私は森で引きこもっていれば多分誰もこれないだろうし
誰かきても家からでなければ…
悶々と考えていると
「父上一体いつそんな許可を得たんですか?」
「あぁ伯爵令嬢がしつこかっただろう?セルリエ家に抗議しても聞く耳を持たない。婚約者だと吹聴してまわっていたから陛下に手紙を送ったんだよ。セルリエ家は婚約してないのに嘘を吹聴してまわっているから迷惑だとね。ユーグは好きな女性を口説いている最中なのに上手くいかなかったら身分を捨てるかもしれない。私の子供がいなくなるような事はないよね?ってね。」
それだけであんな許可がでるの?
バジル様何者?
ってユーグさん口説いている人がいたんだ。
やっぱり婚約はダメだよ。
「あのやっぱり婚約は…」
言っている途中で被せるように
「俺は誰も口説いていないんだけど?」
「いいんだよ。令嬢が邪魔して上手くいかなかったと言えば済む事だろ。ショックで一生独身でいるって事にしてもよかったし。それに婚約者ができたら口説き落とした。ベタ惚れで浮かれてるってことにできるからね。どっちにしろ困らないだろう?実際に婚約者ができたんだ。よかったじゃないか。」
口説いている人いないんだ。
ほんとにいいのかなぁ。
私はもちろん囲われたくない。だけど私と婚約してもユーグさんにメリットはないよねぇ。

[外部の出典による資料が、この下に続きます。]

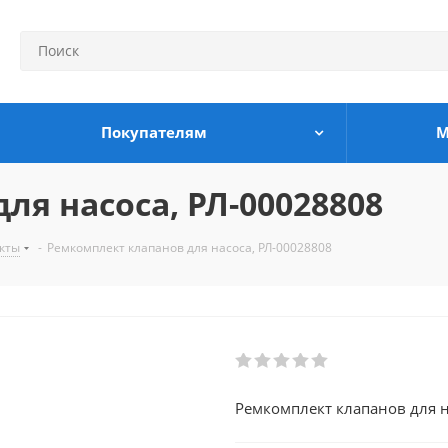
Покупателям
М
ля насоса, РЛ-00028808
кты
-
Ремкомплект клапанов для насоса, РЛ-00028808
Ремкомплект клапанов для 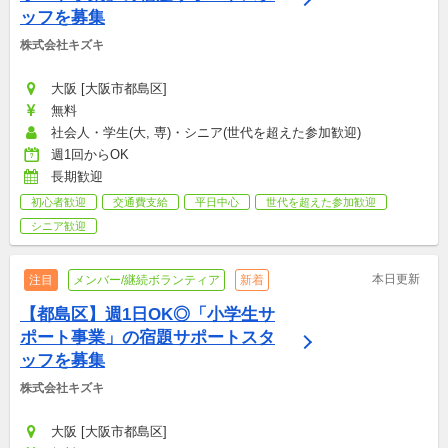
ッフを募集
株式会社キズキ
大阪 [大阪市都島区]
無料
社会人・学生(大, 専)・シニア(世代を超えた参加歓迎)
週1回からOK
長期歓迎
初心者歓迎
交通費支給
平日中心
世代を超えた参加歓迎
シニア歓迎
本日更新
注目
メンバー/継続ボランティア
新着
【都島区】週1日OK◎「小学生サ
ポート事業」の宿題サポートスタ
ッフを募集
株式会社キズキ
大阪 [大阪市都島区]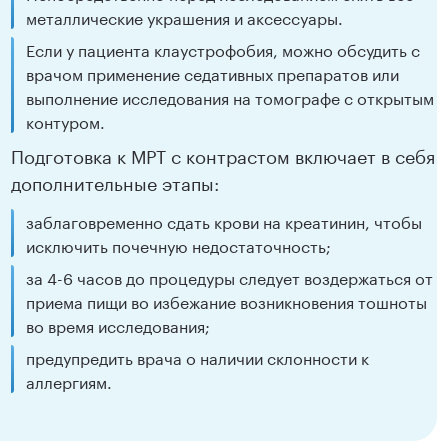
металлические украшения и аксессуары.
Если у пациента клаустрофобия, можно обсудить с
врачом применение седативных препаратов или
выполнение исследования на томографе с открытым
контуром.
Подготовка к МРТ с контрастом включает в себя
дополнительные этапы:
заблаговременно сдать крови на креатинин, чтобы
исключить почечную недостаточность;
за 4-6 часов до процедуры следует воздержаться от
приема пищи во избежание возникновения тошноты
во время исследования;
предупредить врача о наличии склонности к
аллергиям.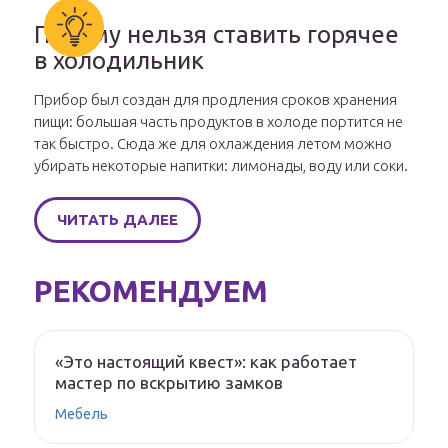
Почему нельзя ставить горячее
в холодильник
Прибор был создан для продления сроков хранения
пищи: большая часть продуктов в холоде портится не
так быстро. Сюда же для охлаждения летом можно
убирать некоторые напитки: лимонады, воду или соки.
ЧИТАТЬ ДАЛЕЕ
РЕКОМЕНДУЕМ
«Это настоящий квест»: как работает
мастер по вскрытию замков
Мебель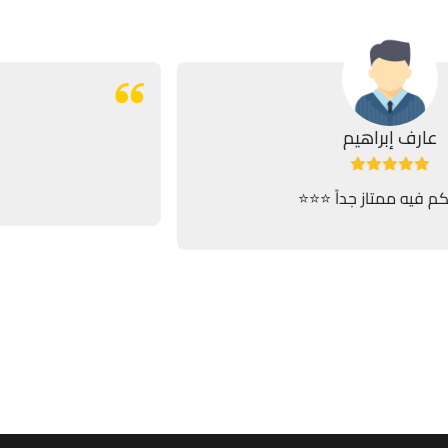
عارف إبراهيم
انصحكم فيه ممتاز جداً ⭐️⭐️⭐️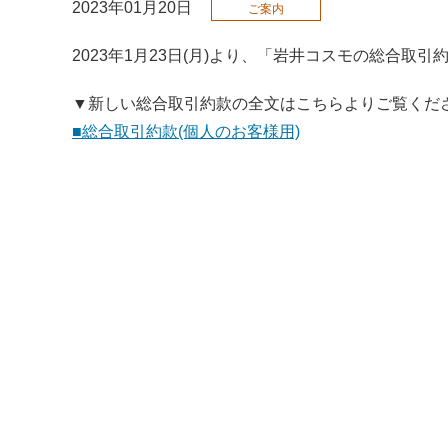
2023年01月20日
ご案内
2023年1月23日(月)より、「岩井コスモの総合取
▼新しい総合取引約款の全文はこちらよりご覧くだ
■総合取引約款(個人のお客様用)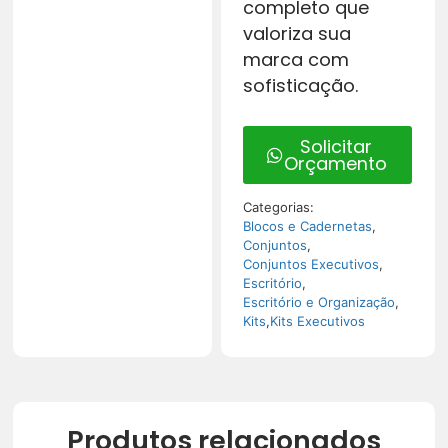
completo que
valoriza sua
marca com
sofisticação.
Solicitar
Orçamento
Categorias:
Blocos e Cadernetas
,
Conjuntos
,
Conjuntos Executivos
,
Escritório
,
Escritório e Organização
,
Kits
,
Kits Executivos
Produtos relacionados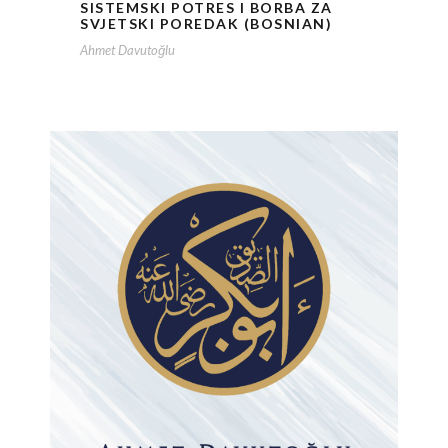
SISTEMSKI POTRES I BORBA ZA
SVJETSKI POREDAK (BOSNIAN)
Ahmet Davutoğlu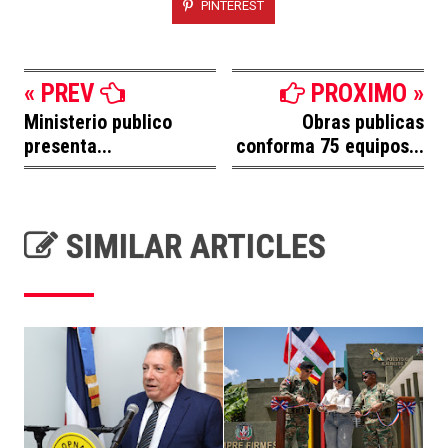
PINTEREST
« PREV
PROXIMO »
Ministerio publico
Obras publicas
presenta...
conforma 75 equipos...
SIMILAR ARTICLES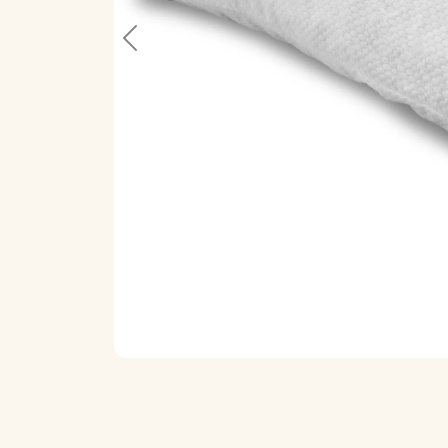
Previous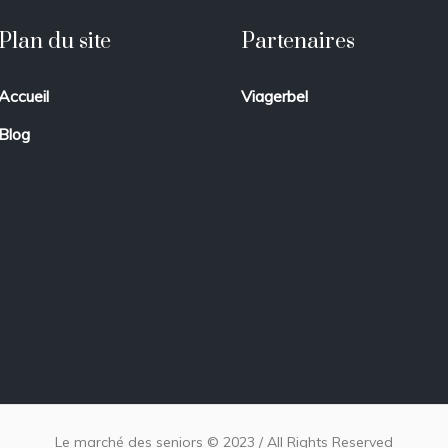
Plan du site
Partenaires
Accueil
Viagerbel
Blog
Le marché des seniors © 2023 / All Rights Reserved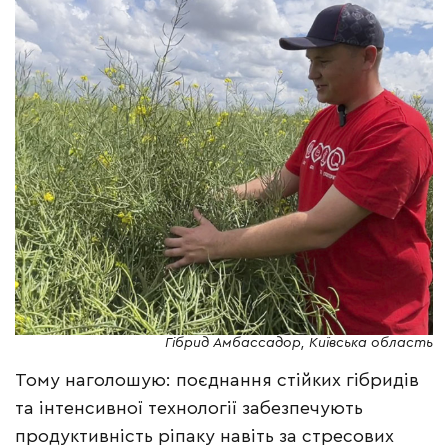
Гібрид Амбассадор, Київська область
Тому наголошую: поєднання стійких гібридів
та інтенсивної технології забезпечують
продуктивність ріпаку навіть за стресових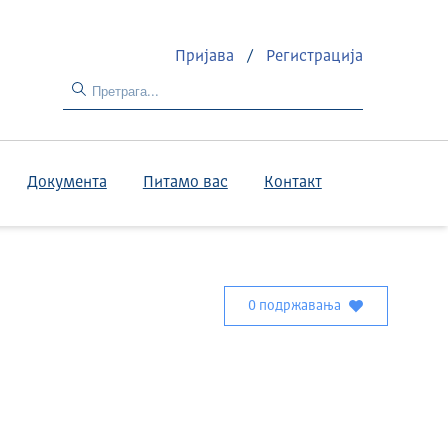
Пријава
/
Регистрација
Документа
Питамо вас
Контакт
0 подржавања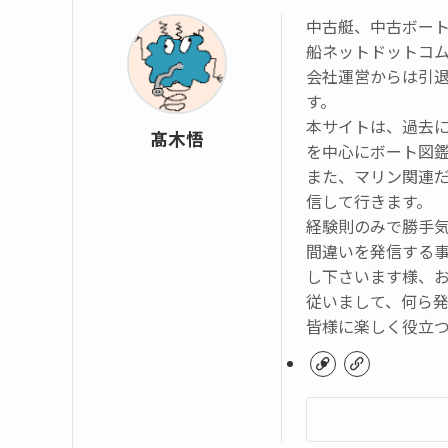
中古艇、中古ボー
船ネットドットコ
会社運営からは引
す。
本サイトは、過去
髙木悟
を中心にボート図
また、マリン関連
信して行きます。
経験則のみで勝手
間違いを発信する
し下さいます様、
従いまして、何ら
皆様に楽しく役立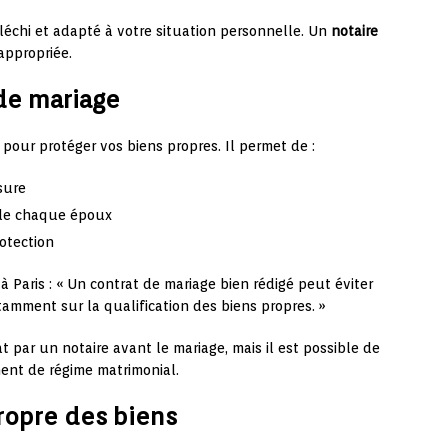
fléchi et adapté à votre situation personnelle. Un
notaire
appropriée.
de mariage
 pour protéger vos biens propres. Il permet de :
sure
s de chaque époux
otection
 Paris : « Un contrat de mariage bien rédigé peut éviter
tamment sur la qualification des biens propres. »
t par un notaire avant le mariage, mais il est possible de
ent de régime matrimonial.
ropre des biens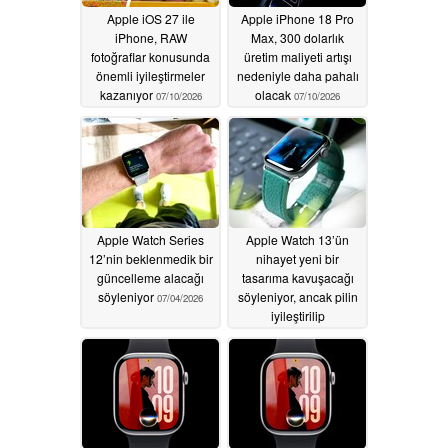
Apple iOS 27 ile
Apple iPhone 18 Pro
iPhone, RAW
Max, 300 dolarlık
fotoğraflar konusunda
üretim maliyeti artışı
önemli iyileştirmeler
nedeniyle daha pahalı
kazanıyor
olacak
07/10/2026
07/10/2026
Apple Watch Series
Apple Watch 13’ün
12’nin beklenmedik bir
nihayet yeni bir
güncelleme alacağı
tasarıma kavuşacağı
söyleniyor
söyleniyor, ancak pilin
07/04/2026
iyileştirilip
iyileştirilmeyeceği hâlâ
belirsiz
07/01/2026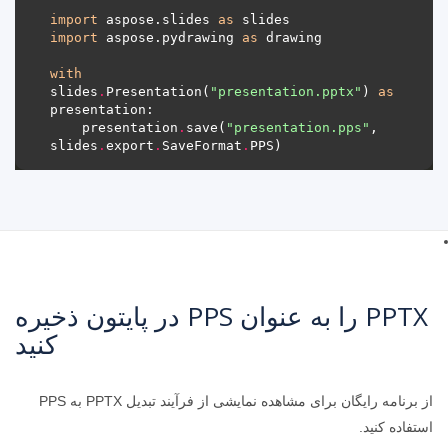
import
 aspose.slides 
as
import
 aspose.pydrawing 
as
with
slides
.
Presentation(
"presentation.pptx"
) 
as
    presentation
.
save(
"presentation.pps"
, 
slides
.
export
.
SaveFormat
.
PPTX را به عنوان PPS در پایتون ذخیره
کنید
از برنامه رایگان برای مشاهده نمایشی از فرآیند تبدیل PPTX به PPS
استفاده کنید.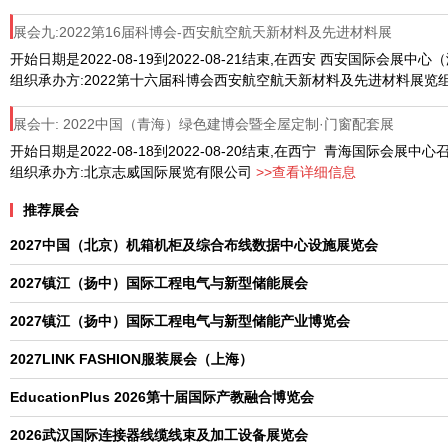
展会九:2022第16届科博会-西安航空航天新材料及先进材料展
开始日期是2022-08-19到2022-08-21结束,在西安 西安国际会展中
组织承办方:2022第十六届科博会西安航空航天新材料及先进材料展览
展会十: 2022中国（青海）绿色建博会暨全屋定制·门窗配套展
开始日期是2022-08-18到2022-08-20结束,在西宁 青海国际会展中心
组织承办方:北京志威国际展览有限公司
>>查看详细信息
推荐展会
2027中国（北京）机箱机柜及综合布线数据中心设施展览会
2027镇江（扬中）国际工程电气与新型储能展会
2027镇江（扬中）国际工程电气与新型储能产业博览会
2027LINK FASHION服装展会（上海）
EducationPlus 2026第十届国际产教融合博览会
2026武汉国际连接器线缆线束及加工设备展览会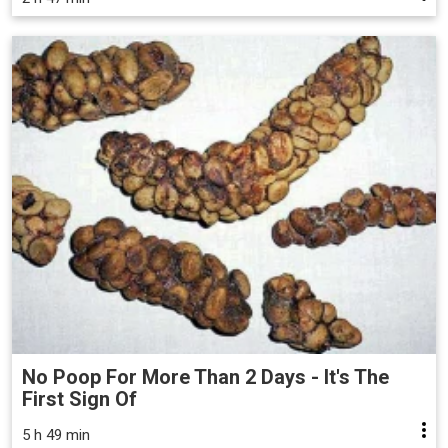
No Poop For More Than 2 Days - It's The
First Sign Of
5 h 49 min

「ユーグさん…じゃなくてユーグ様いいんですか?そんな簡単に決めてしまって。私は助かるけどユーグ様にメリットがないですよね?」
「様づけなんてやめてくれ。今まで通り呼んでくれればいい。俺はリリーと一緒にいられるからいいんだ。気にしないでくれ。」
「じゃあもし他に好きな人ができたらすぐに言って下さいね。」
そんな事を言いながらも胸が少し痛んだ。